## Document excerpt

FIG. 10 schematically shows MIMO antenna interaction in the embodiment of FIG. 9A.

FIGS. 11A-11C schematically show three embodiments of a MIMO system with a fiber optic distribution system including Rayleigh channel simulators.

DETAILED DESCRIPTION

FIG. 1 shows a process diagram for an exemplary MIMO transmission of wireless signals, in this case using orthogonal frequency-division multiplexing (OFDM). Data from a data source 101 is converted into a carrier signal by quadrature amplitude modulation (QAM) 102. The modulated signal then undergoes Space-Time Block Code (STBC) encoding 103 to split it into multiple (shown as two) orthogonal signals, each of which undergoes inverse discrete Fourier transformation 104 a, 104 b before being transmitted by radio antennas 105 a, 105 b through a transmission environment 106. For simplicity, other components relevant to ODFM transmission, such as pilot tone and cyclic prefix insertion, are not included in the diagram but are understood to one skilled in the art. The system components above reference line 108 might be the base station side of a MIMO system. The transmission environment 106 for the MIMO signals may subject the signals to a variety of radio channel wave propagation phenomena, such as vacuity propagation, reflection, transmission, diffusion, deflection, and refraction, which may delay and distort the signal. Receiving antennas 107 a, 107 b pick up the resulting signals, which undergo Fourier transformation 108 before being properly decoded according to the Space-Time Block Coding (STBC) algorithm 110, converting them into a single signal. A QAM demodulator 112 restores the carrier signal to data, which is received by the data sink 113. The system components below reference line 111 might be a mobile device, such as a cellular phone.
FIGS. 2A and 2B show a typical MIMO downlink transmission between a base station 10 and a receiver 20 such as a wireless device (e.g. cell phone). The base station 10, such as a broadcast tower, has multiple transmitting antennas 12 and 14. The receiver 20, such as a wireless device, has multiple receiving antennas 22 and 24. The base station antennas 12 and 14 each transmit part of the signal according to an appropriate MIMO algorithm, such as the Space-Time Block Coding (STBC) algorithm noted above. The receiving antennas 22 and 24 obtain the separate channels and reconstruct the signal. Although two antennas are used in this example, any additional number of antennas on each of the transmitter and receiver may be used and are consistent with the MIMO transmission protocol.

## Dataset extract
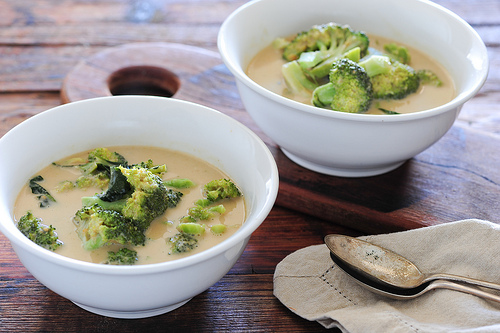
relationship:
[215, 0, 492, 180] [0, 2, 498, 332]
bowl on table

## Requirement
From the MIMO patent excerpt above, pull out the passage starting with "FIG. 10 schematically" and going on through "Rayleigh channel simulators.", and copy it word for word.

## Final answer
FIG. 10 schematically shows MIMO antenna interaction in the embodiment of FIG. 9A.

FIGS. 11A-11C schematically show three embodiments of a MIMO system with a fiber optic distribution system including Rayleigh channel simulators.